→ PROVIDED TEXT

--- START ---

Introduction

Every approach for sorting a map consists of a few consequent steps, no matter by which map’s property (key/value)n we want to sort Map.

Basic sorting algorithm

Sorting Map algorithm goes like this:

• First, we convert a Map into a Stream
• Second, we sort streaming elements
• Third, we collect sorted elements, and we maintain order by placing elements into the correct data structure (LinkedHashMap)

HashMap entrySet() method in Java

The java.util.HashMap.entrySet() method in Java is used to create a set out of the same elements contained in the HashMap. It returns a set of entries from the HashMap. Alternatively we can create a new set and store the map elements into it.

Sort Map by Keys

public void sortMapByKeys() {

    Map<String, Integer> unsortedMap = new HashMap<>();

    unsortedMap.put("z", 0);
    unsortedMap.put("b", 5);
    unsortedMap.put("a", 6);
    unsortedMap.put("e", 7);
    unsortedMap.put("k", 8);
    unsortedMap.put("f", 9);
    unsortedMap.put("n", 100);
    unsortedMap.put("o", -4);
    unsortedMap.put("m", 2);
    unsortedMap.put("d", 1);

    System.out.println("Unsorted map: ");
    System.out.println(unsortedMap);

    // We need a LinkedHashMap to keep an order of newly returned sorted map.

--- END ---

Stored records
--- START ---

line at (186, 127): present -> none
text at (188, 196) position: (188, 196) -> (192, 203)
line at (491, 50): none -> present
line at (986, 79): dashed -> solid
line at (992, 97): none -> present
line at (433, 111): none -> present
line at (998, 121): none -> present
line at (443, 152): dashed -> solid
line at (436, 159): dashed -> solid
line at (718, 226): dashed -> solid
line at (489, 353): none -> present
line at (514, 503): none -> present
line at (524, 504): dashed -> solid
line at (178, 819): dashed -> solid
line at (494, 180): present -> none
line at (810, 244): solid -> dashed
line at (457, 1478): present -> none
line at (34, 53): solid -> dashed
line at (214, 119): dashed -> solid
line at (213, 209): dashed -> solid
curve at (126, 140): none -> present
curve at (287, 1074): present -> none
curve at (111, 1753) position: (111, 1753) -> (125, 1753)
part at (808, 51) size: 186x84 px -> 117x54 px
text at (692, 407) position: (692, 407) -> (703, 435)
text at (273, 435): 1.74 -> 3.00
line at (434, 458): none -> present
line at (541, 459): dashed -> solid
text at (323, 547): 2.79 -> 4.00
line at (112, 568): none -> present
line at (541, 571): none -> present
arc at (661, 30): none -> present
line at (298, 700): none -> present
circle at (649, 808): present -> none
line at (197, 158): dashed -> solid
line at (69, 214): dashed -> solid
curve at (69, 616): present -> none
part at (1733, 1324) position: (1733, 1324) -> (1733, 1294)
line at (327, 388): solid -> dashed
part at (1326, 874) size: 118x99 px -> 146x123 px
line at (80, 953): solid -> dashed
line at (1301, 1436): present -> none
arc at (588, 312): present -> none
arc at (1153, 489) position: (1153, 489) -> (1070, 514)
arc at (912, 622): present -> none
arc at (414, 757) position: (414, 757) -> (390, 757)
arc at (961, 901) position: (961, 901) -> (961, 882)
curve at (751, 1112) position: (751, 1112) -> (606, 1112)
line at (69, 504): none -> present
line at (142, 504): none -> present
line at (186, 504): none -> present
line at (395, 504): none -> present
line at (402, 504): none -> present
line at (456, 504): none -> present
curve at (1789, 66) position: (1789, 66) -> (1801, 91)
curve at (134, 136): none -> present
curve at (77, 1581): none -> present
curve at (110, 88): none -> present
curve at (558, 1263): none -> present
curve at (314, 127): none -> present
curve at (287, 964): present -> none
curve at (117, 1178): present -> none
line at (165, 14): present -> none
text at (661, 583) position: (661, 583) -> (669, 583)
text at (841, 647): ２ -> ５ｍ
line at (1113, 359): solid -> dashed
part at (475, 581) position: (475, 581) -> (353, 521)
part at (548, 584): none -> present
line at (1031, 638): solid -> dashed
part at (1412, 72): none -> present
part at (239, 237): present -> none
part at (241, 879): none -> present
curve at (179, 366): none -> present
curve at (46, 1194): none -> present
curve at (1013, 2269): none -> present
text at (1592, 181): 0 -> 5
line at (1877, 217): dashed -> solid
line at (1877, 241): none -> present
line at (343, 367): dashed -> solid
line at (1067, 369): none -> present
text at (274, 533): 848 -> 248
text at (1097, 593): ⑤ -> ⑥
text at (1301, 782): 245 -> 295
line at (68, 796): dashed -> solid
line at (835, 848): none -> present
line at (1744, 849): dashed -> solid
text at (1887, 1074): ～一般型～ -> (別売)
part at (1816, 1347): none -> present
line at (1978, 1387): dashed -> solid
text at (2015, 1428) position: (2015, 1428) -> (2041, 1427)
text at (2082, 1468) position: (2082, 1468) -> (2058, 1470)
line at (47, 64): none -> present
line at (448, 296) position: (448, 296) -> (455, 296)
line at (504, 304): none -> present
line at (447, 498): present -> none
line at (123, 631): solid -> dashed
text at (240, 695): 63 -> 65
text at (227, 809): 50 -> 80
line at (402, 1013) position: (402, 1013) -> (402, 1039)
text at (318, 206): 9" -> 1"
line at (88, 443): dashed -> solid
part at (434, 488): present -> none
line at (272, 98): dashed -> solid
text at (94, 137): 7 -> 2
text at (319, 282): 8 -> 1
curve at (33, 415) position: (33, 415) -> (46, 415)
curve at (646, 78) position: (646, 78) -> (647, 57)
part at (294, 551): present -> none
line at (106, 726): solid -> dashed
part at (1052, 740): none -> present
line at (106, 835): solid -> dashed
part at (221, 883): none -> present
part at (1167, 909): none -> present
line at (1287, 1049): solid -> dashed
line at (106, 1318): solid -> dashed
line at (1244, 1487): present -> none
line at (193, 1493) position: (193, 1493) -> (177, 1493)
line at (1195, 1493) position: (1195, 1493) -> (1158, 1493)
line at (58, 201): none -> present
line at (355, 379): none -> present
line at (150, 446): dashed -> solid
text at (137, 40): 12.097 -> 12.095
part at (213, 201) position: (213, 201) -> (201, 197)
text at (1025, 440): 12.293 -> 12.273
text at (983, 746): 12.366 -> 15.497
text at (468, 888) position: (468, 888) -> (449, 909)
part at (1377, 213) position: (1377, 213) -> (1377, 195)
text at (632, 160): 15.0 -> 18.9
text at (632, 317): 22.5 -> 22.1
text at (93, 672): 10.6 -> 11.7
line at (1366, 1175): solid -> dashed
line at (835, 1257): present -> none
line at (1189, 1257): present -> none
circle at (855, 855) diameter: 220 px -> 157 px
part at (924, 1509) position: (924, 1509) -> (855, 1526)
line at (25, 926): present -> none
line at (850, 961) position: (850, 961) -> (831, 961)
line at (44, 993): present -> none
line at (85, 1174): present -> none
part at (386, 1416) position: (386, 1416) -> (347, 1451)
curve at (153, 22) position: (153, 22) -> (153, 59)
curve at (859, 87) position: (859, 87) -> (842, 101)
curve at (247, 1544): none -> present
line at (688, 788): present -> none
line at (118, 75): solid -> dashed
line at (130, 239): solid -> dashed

--- END ---

→ CHALLENGES
- 1) In the text on sorting a Java map, which data structure holds the sorted elements so that their order is kept?
- 2) Copy everything in the text on sorting a Java map from "Sorting Map algorithm" down to "elements into it.".

→ TASK ANSWERS
- 1) A LinkedHashMap.

- 2)
Sorting Map algorithm goes like this:

• First, we convert a Map into a Stream
• Second, we sort streaming elements
• Third, we collect sorted elements, and we maintain order by placing elements into the correct data structure (LinkedHashMap)

HashMap entrySet() method in Java

The java.util.HashMap.entrySet() method in Java is used to create a set out of the same elements contained in the HashMap. It returns a set of entries from the HashMap. Alternatively we can create a new set and store the map elements into it.